We walked through narrow hallways with photos from ceiling to floor on both sides of people who had lived in the shtetls (villages) before the war, the names of these shtetls engraved in glass to be glanced at as we moved along. Then the names of the inhabitants of the shtetls also etched in glass. Some light could now be seen as we approached the end of this tragic journey.
But just before we reached the first floor, there was a vast bright and almost empty room save some simple stone benches & an eternal flame. There were only a very few people in there.
It was the remembrance room where people could sit and meditate, to think about what they had just seen & heard, to think about relatives or friends, or friends of friends, or relatives of friends, or period stories read & to consider some of the more recent ethnic cleansing in Europe and Africa.
It reminded me of the a room in the Jersalem Halacoust Museum -- a room of eternal flames -- a number of them placed on the floor below a low, wooden, viewing balcony, each flame representing a remembrance of the thousands of Jews lost in each country conquered by the Nazi war machine.
I started to enter the Washington Holocaust remembrance room & felt a sudden need to stop as though a strong hand was in front of me, preventing me from entering. Mind you, this was all in nano seconds. But I turned away overwhelmed by an enormous emotion, a sorrow, so huge that it left me with the greatest urge to burst into tears but I managed to keep myself together.

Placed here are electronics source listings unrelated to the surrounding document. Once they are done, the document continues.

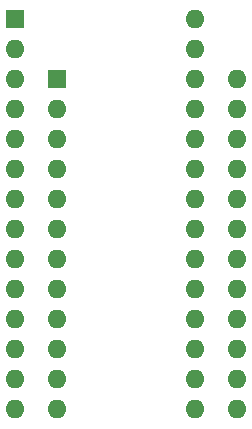
<source format=gbr>
%TF.GenerationSoftware,KiCad,Pcbnew,8.0.2*%
%TF.CreationDate,2024-05-26T11:04:38+01:00*%
%TF.ProjectId,FM1608-3458A-AdaptorV1.0,464d3136-3038-42d3-9334-3538412d4164,rev?*%
%TF.SameCoordinates,Original*%
%TF.FileFunction,Soldermask,Top*%
%TF.FilePolarity,Negative*%
%FSLAX46Y46*%
G04 Gerber Fmt 4.6, Leading zero omitted, Abs format (unit mm)*
G04 Created by KiCad (PCBNEW 8.0.2) date 2024-05-26 11:04:38*
%MOMM*%
%LPD*%
G01*
G04 APERTURE LIST*
%ADD10R,1.600000X1.600000*%
%ADD11O,1.600000X1.600000*%
G04 APERTURE END LIST*
D10*
%TO.C,U1*%
X137125000Y-77724000D03*
D11*
X137125000Y-80264000D03*
X137125000Y-82804000D03*
X137125000Y-85344000D03*
X137125000Y-87884000D03*
X137125000Y-90424000D03*
X137125000Y-92964000D03*
X137125000Y-95504000D03*
X137125000Y-98044000D03*
X137125000Y-100584000D03*
X137125000Y-103124000D03*
X137125000Y-105664000D03*
X137125000Y-108204000D03*
X137125000Y-110744000D03*
X152365000Y-110744000D03*
X152365000Y-108204000D03*
X152365000Y-105664000D03*
X152365000Y-103124000D03*
X152365000Y-100584000D03*
X152365000Y-98044000D03*
X152365000Y-95504000D03*
X152365000Y-92964000D03*
X152365000Y-90424000D03*
X152365000Y-87884000D03*
X152365000Y-85344000D03*
X152365000Y-82804000D03*
X152365000Y-80264000D03*
X152365000Y-77724000D03*
%TD*%
D10*
%TO.C,SOCKET1*%
X140625000Y-82804000D03*
D11*
X140625000Y-85344000D03*
X140625000Y-87884000D03*
X140625000Y-90424000D03*
X140625000Y-92964000D03*
X140625000Y-95504000D03*
X140625000Y-98044000D03*
X140625000Y-100584000D03*
X140625000Y-103124000D03*
X140625000Y-105664000D03*
X140625000Y-108204000D03*
X140625000Y-110744000D03*
X155865000Y-110744000D03*
X155865000Y-108204000D03*
X155865000Y-105664000D03*
X155865000Y-103124000D03*
X155865000Y-100584000D03*
X155865000Y-98044000D03*
X155865000Y-95504000D03*
X155865000Y-92964000D03*
X155865000Y-90424000D03*
X155865000Y-87884000D03*
X155865000Y-85344000D03*
X155865000Y-82804000D03*
%TD*%
M02*

</source>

Carol must have seen something on my face & asked if I was all right. I couldn't talk. I could only shake my head.
Outside we sat on a stone bench, watched children lined up waiting for their tour to begin, and talked about other things: the weather, what we would do next, the back timing necessary to get to the chuch on time. After a few minutes we walked back to the hotel.
Four thirty in the afternoon found us at the little yellow church near the White House for a lovely wedding ceremony followed by cocktails, dinner, speeches & dancing.
The date was May 22rd & it wasn't until many hours later that I flashed on my 97 year old father being buried about six weeks before, his coffin in the hole in the ground; everyone throwing shovels full of earth into the hole to cover the coffin which contained his body, emaciated by old age. He would have been 98 on May 23rd.